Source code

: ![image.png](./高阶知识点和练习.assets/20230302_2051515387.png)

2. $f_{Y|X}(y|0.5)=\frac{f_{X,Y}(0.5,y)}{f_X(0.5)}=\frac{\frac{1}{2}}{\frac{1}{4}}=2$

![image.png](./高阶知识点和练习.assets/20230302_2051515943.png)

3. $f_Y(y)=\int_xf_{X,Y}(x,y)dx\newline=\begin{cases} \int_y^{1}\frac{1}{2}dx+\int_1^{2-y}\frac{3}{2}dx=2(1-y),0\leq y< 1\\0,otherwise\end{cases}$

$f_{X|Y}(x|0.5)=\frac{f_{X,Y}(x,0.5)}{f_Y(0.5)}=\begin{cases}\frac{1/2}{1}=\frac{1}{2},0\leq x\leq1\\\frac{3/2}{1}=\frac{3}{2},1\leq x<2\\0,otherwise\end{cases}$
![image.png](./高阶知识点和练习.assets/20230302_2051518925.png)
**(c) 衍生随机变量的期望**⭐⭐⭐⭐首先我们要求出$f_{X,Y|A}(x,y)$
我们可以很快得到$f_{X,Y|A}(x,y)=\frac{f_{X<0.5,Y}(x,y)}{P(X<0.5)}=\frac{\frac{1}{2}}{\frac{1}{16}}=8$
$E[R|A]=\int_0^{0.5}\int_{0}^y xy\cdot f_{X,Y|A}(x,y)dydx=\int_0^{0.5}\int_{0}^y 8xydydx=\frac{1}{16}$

WORK INSTRUCTION →
Repeat each line of the data exactly, missing none.

EXERCISE SOLUTION →
Source code

: ![image.png](./高阶知识点和练习.assets/20230302_2051515387.png)

2. $f_{Y|X}(y|0.5)=\frac{f_{X,Y}(0.5,y)}{f_X(0.5)}=\frac{\frac{1}{2}}{\frac{1}{4}}=2$

![image.png](./高阶知识点和练习.assets/20230302_2051515943.png)

3. $f_Y(y)=\int_xf_{X,Y}(x,y)dx\newline=\begin{cases} \int_y^{1}\frac{1}{2}dx+\int_1^{2-y}\frac{3}{2}dx=2(1-y),0\leq y< 1\\0,otherwise\end{cases}$

$f_{X|Y}(x|0.5)=\frac{f_{X,Y}(x,0.5)}{f_Y(0.5)}=\begin{cases}\frac{1/2}{1}=\frac{1}{2},0\leq x\leq1\\\frac{3/2}{1}=\frac{3}{2},1\leq x<2\\0,otherwise\end{cases}$
![image.png](./高阶知识点和练习.assets/20230302_2051518925.png)
**(c) 衍生随机变量的期望**⭐⭐⭐⭐首先我们要求出$f_{X,Y|A}(x,y)$
我们可以很快得到$f_{X,Y|A}(x,y)=\frac{f_{X<0.5,Y}(x,y)}{P(X<0.5)}=\frac{\frac{1}{2}}{\frac{1}{16}}=8$
$E[R|A]=\int_0^{0.5}\int_{0}^y xy\cdot f_{X,Y|A}(x,y)dydx=\int_0^{0.5}\int_{0}^y 8xydydx=\frac{1}{16}$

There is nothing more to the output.